News of the fire had been briefly on LBC. No one, apparently, had been hurt. Meanwhile, the cause of the fire would be investigated.

Ed hands her a tumbler of whisky. ‘Take this. It will help a bit.’

Any excuse to have one yourself, I almost say.

‘Sit down. Please.’ I remember my manners. ‘You’re safe now.’

‘But I have nothing, no clothes,’ sobs Carla, cradling the whisky with those elegant hands. ‘And my books are gone too.’

‘They can all be replaced,’ I say soothingly, taking her hands. Although I had enough opportunity to examine her at Christmas, I am reminded right now that she really is very beautiful. Those dark, almond-shaped eyes and thick black eyebrows would look masculine on a pale Englishwoman, but only make her look even more gorgeous, even in her distress.

Perhaps having Carla to stay will be a good thing. Ed and I will no longer be able to argue with someone else here. Our guest will be a buffer – just as she was as a little girl.

‘It will be all right,’ I say.

Carla lifts up her downcast face. For a second, I see the distraught look of the little girl I found outside her mother’s flat with the big bruise on her face. ‘It is so kind of you to give me a home. Thank you.’

A sudden shiver goes through me.

It’s only temporary, I want to say. But that would sound churlish.

And I tell myself that this strange beat of premonition is nothing. Nothing at all. Haven’t I just told myself that she will be good for us?

Besides, it is Joe Thomas I need to worry about.

‘Don’t take it so badly,’ says one of my partners when I return from court a few weeks later.

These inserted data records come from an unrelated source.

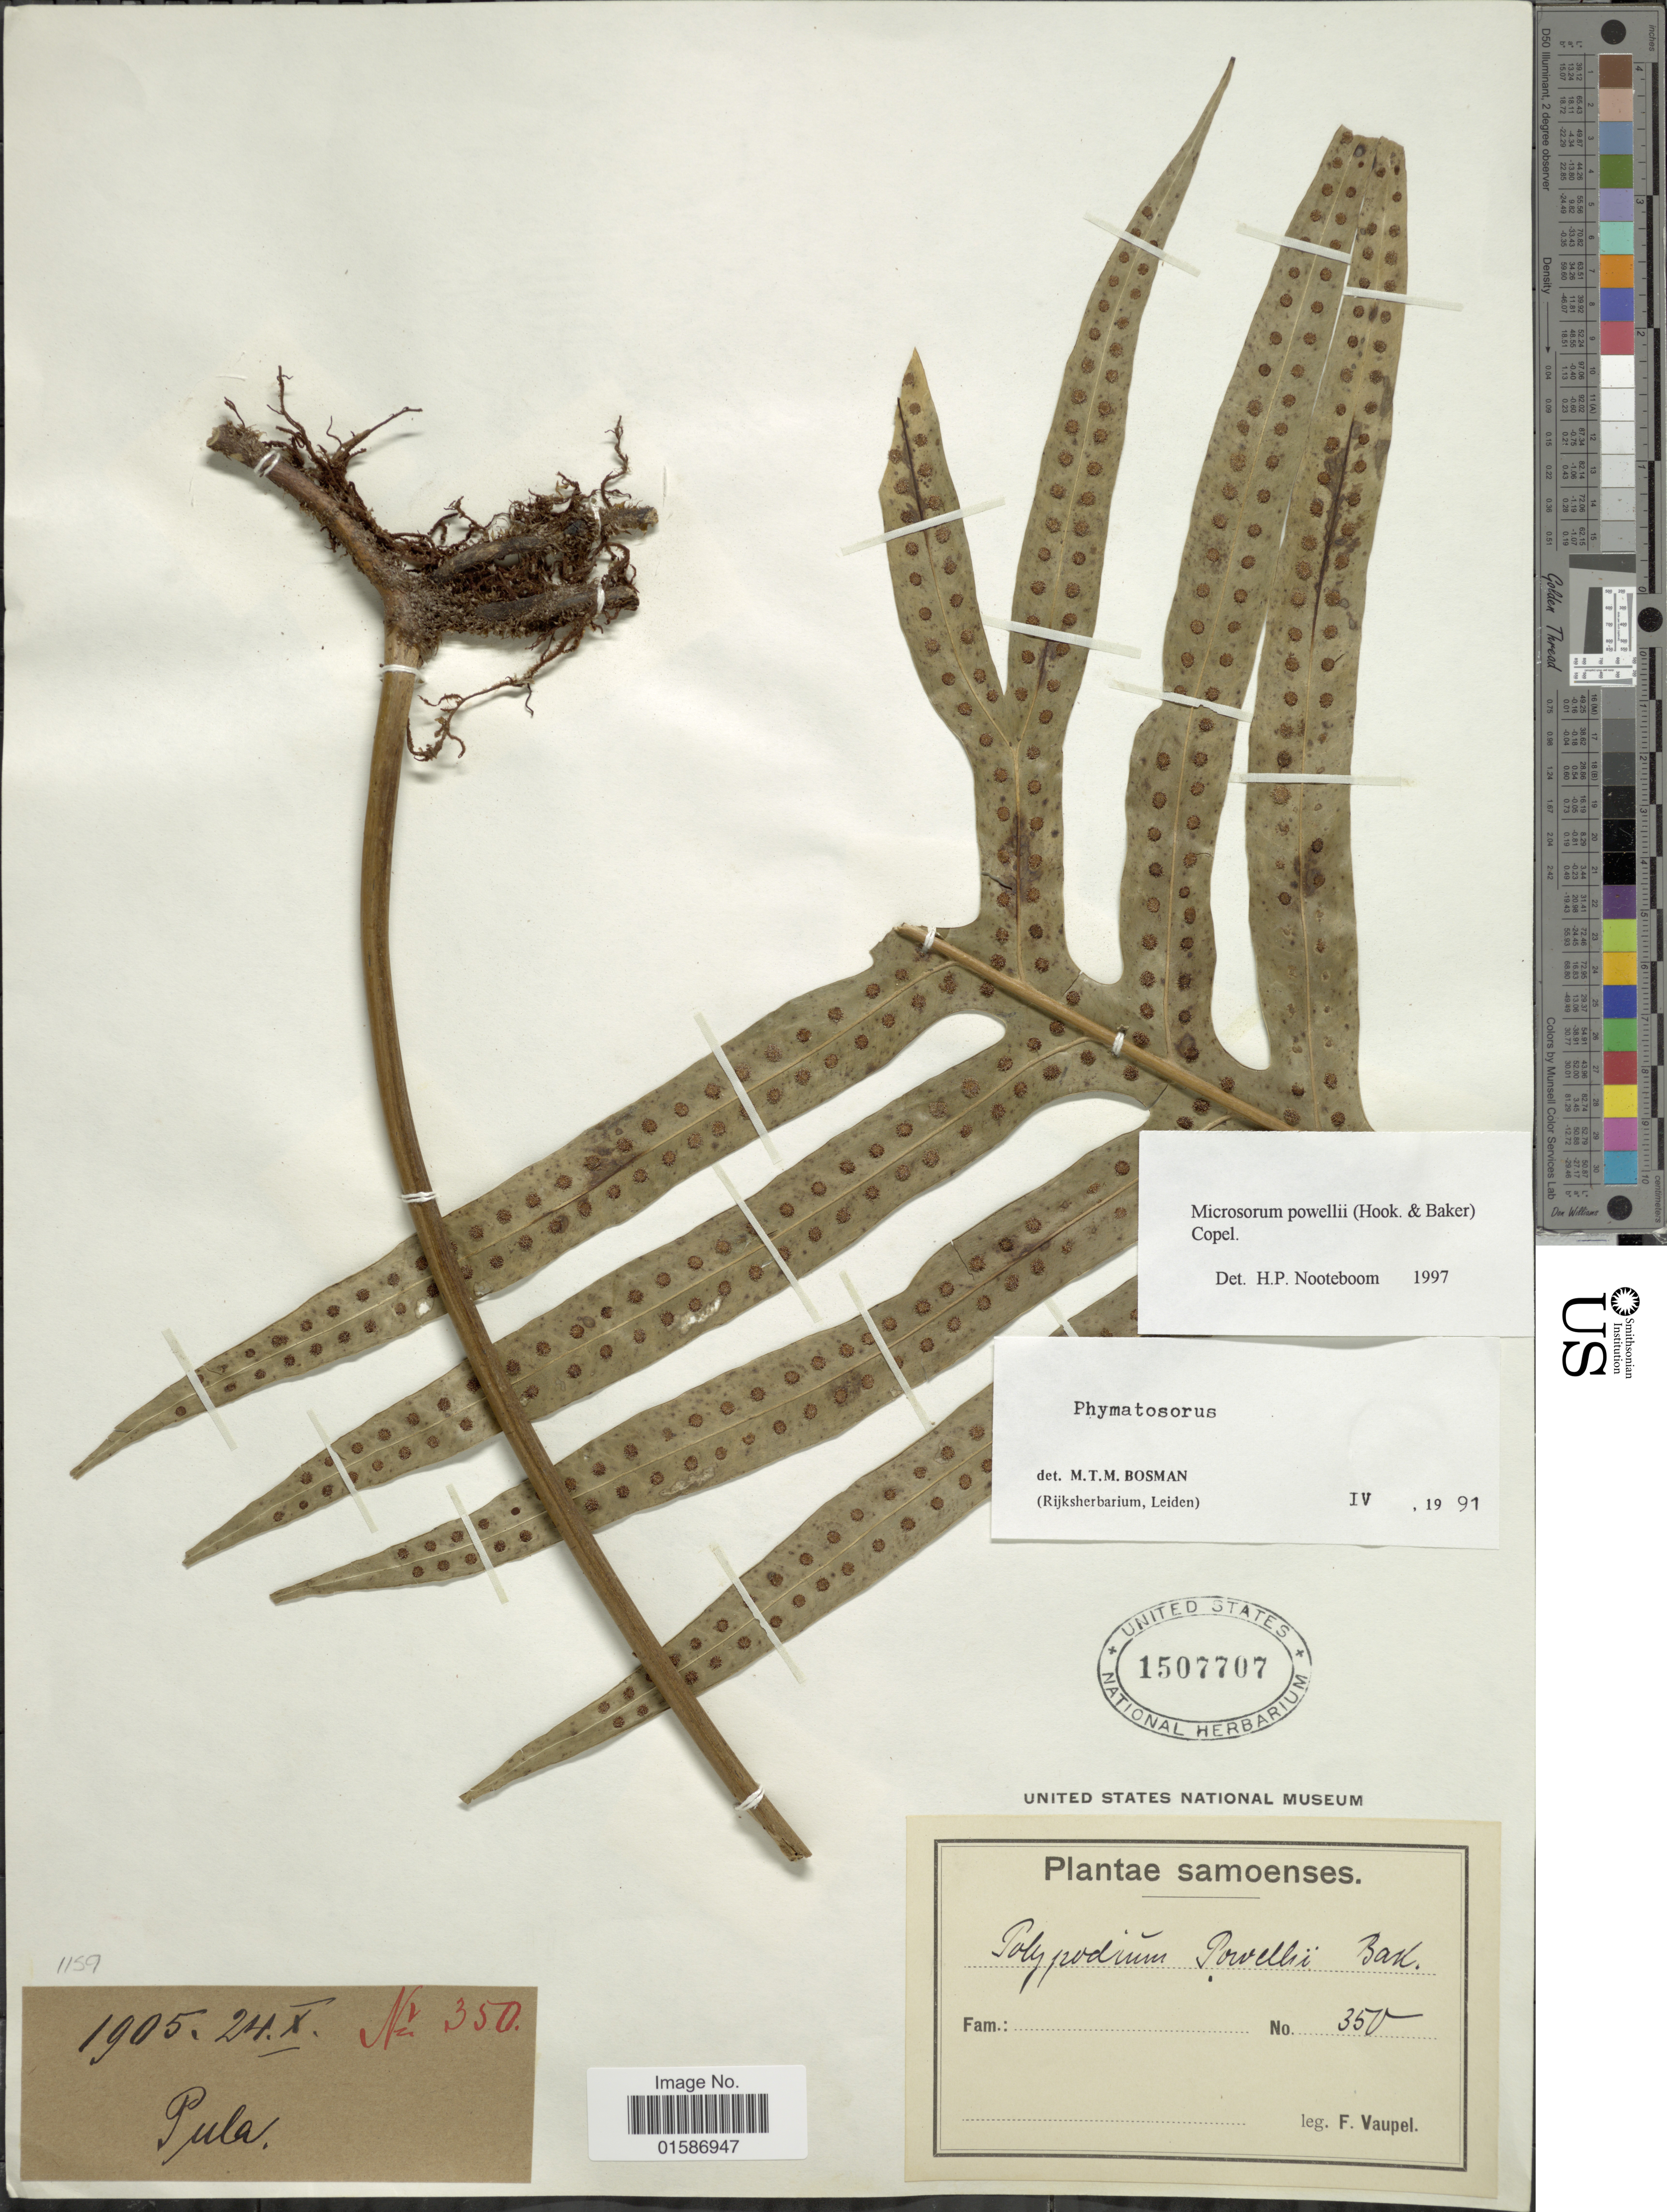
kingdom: Plantae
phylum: Tracheophyta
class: Polypodiopsida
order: Polypodiales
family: Polypodiaceae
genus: Microsorum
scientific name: Microsorum powellii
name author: (Baker) Copel.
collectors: F. Vaupel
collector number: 350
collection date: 1905-10-24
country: Samoa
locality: Samoenses, Pula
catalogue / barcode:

But I do, I think. If I had used that photograph which Joe Thomas had sent me, I might have been able to prove that there hadn’t been any road marks on the day that my client had failed to stop at the T-junction. There were road marks there now, of course, but that’s the name of the game. He’d have been done on the drink-driving, but his sentence might not have been so heavy if I could have proved that those ‘Give Way’ lines hadn’t been there at the time.